MCP

Intent

MCP — the Model Context Protocol — is an open standard that lets an agent connect to external tools and data through one shared interface, instead of a bespoke integration per tool.

Problem

Imagine you want your agent to work with tools like Notion, Jira, and Google Docs, each with its own API and its own login. Without a shared standard, every tool needs a dedicated connector for every client: one for ChatGPT, one for Claude, one for Codex, and so on. The connectors multiply, every app times every client.

Solution

MCP puts a standard protocol between the two sides. A server wraps a tool or data source (Notion, Jira, Google Docs) and exposes it over the protocol. A client (Claude Code, Cursor, Codex, and others) speaks that same protocol, so it can talk to any server without knowing its internals. You integrate each tool once, and every MCP-compatible client can use it.

Wire once, not N×M times. Without a standard, every client hand-rolls a connector to every tool — the lines cross into a tangle. With MCP, each client and each tool integrates once against one protocol, and the hub routes between them.
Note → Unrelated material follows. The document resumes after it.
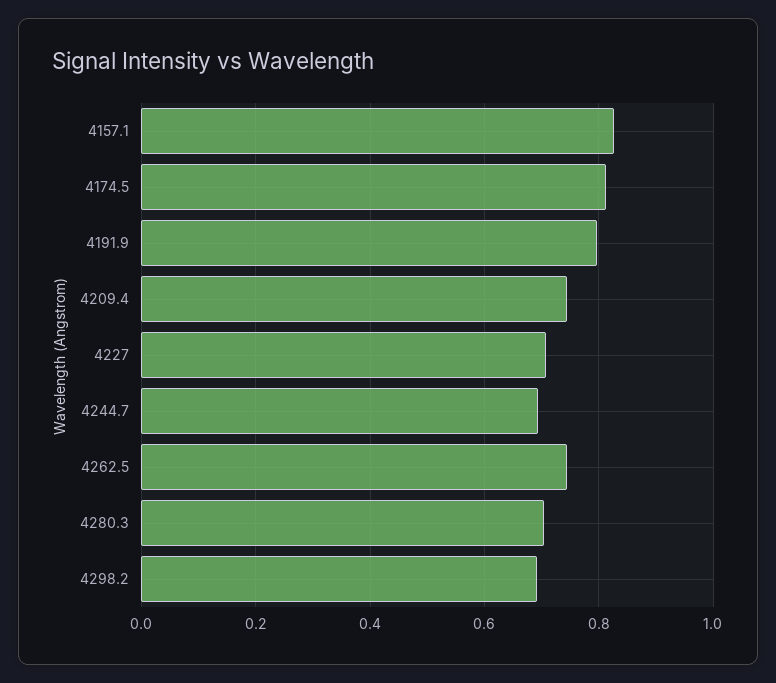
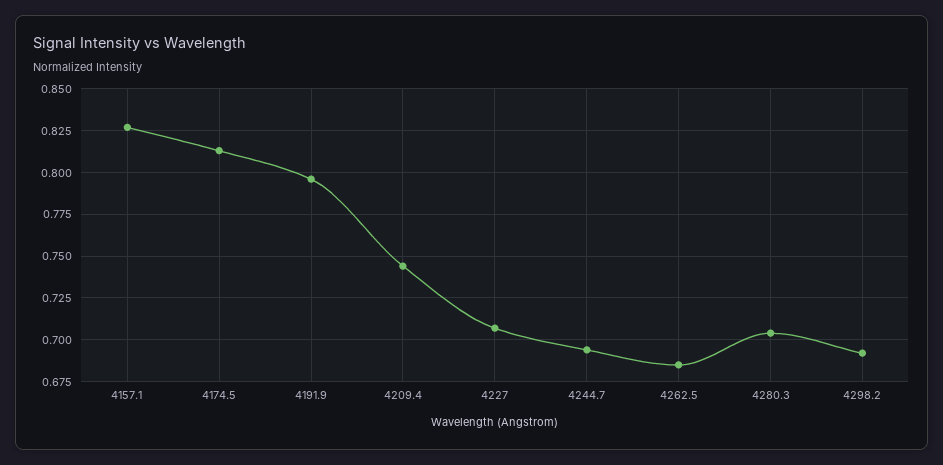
4262.5: 0.74 -> 0.685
The agent talks to every server the same way: it asks what the server offers and calls those capabilities through the protocol. Add a new server and the agent gains its tools; switch clients and your servers come with you.

Real World Analogy

Before USB-C, every device had its own port: one cable for the phone, another for the camera, a barrel jack for the laptop. A new device meant a new cable. USB-C replaced that with a single shape: one port, and anything that speaks it plugs into anything else.
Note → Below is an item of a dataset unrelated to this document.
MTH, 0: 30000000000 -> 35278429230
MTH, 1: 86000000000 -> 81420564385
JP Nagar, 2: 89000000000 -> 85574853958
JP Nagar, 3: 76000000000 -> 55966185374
Top: five devices — a phone, camera, earbuds, laptop, and power bank — each tethered to a different connector (Lightning, micro-USB, USB-C, a barrel jack). Bottom: the same five devices, now all reached by a single USB-C connector branching out to each one.
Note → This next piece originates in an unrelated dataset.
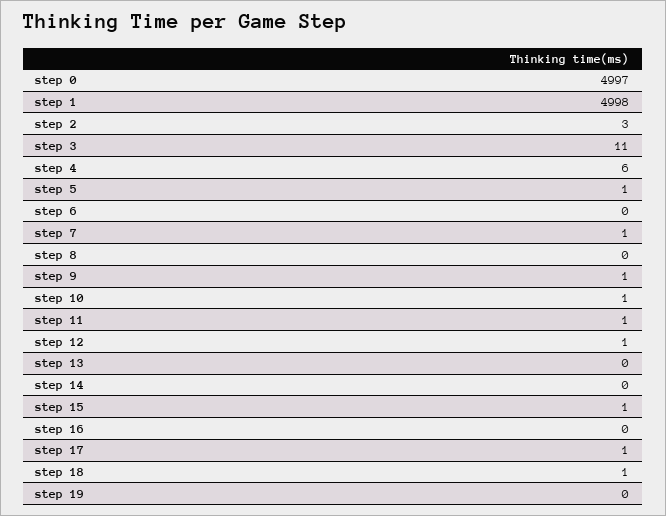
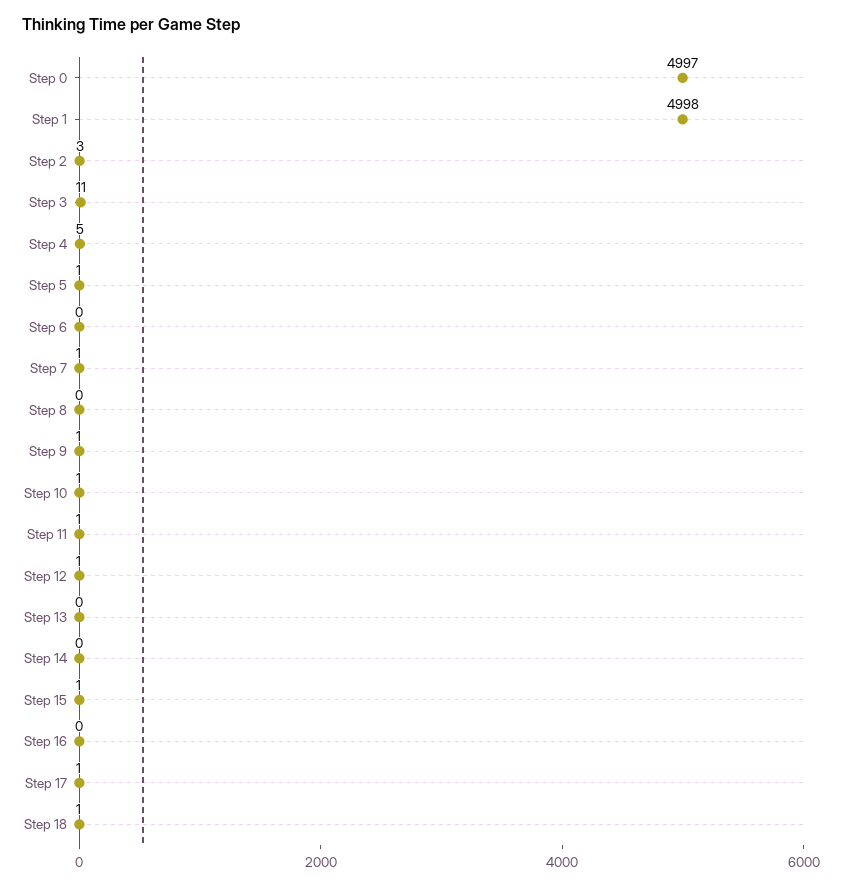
step 4: 6 -> 5
step 19: 0 -> none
MCP is the USB-C port for agents. The server is the device, the client is the host, and the protocol is the shared shape between them. Wire each side to the standard once, and they all interoperate.

Anatomy of the MCP Configuration

To use a server, you point your client at it with a small config entry, which lives in a per-client file.

MCPs require a Server

A server can run locally over stdio (the client spawns the command) or remotely over HTTP (you point it at a URL). Either way, the client asks the server what it exposes when it connects: its tools (actions the agent can call), resources (data it can read), and prompts (canned workflows). Your config only points at the server; the capabilities come from the server itself. If it needs credentials, pass them through env.

User-Level MCPs

~/
└──.claude.json # General Claude configuration including MCPs

Project-Level MCPs

<your-project>/
├── .mcp.json # ← MCPs
└── .claude/

Note: At the time of writing, Antigravity doesn't support project-level MCPs.

Tips

  • Give a server only the scope and credentials it needs — it runs with whatever access you hand it.
  • Prefer a few focused servers over one that exposes everything; the agent reads every tool a server offers.

Install an MCP from Bash

claude mcp add --transport http <name> <url>

Pros and Cons

👍 Pros

  • +Integrate a tool once and every MCP-compatible client can use it — and your servers follow you when you switch clients.
  • +The agent discovers a server's capabilities at connect time, so you wire up tools through config instead of describing each one.

👎 Cons

  • A server runs with the access and credentials you give it, so each one you add is a trust and security surface to manage.
  • Every tool a server exposes is listed to the agent, so a broad server spends context tokens and can crowd the model's choices.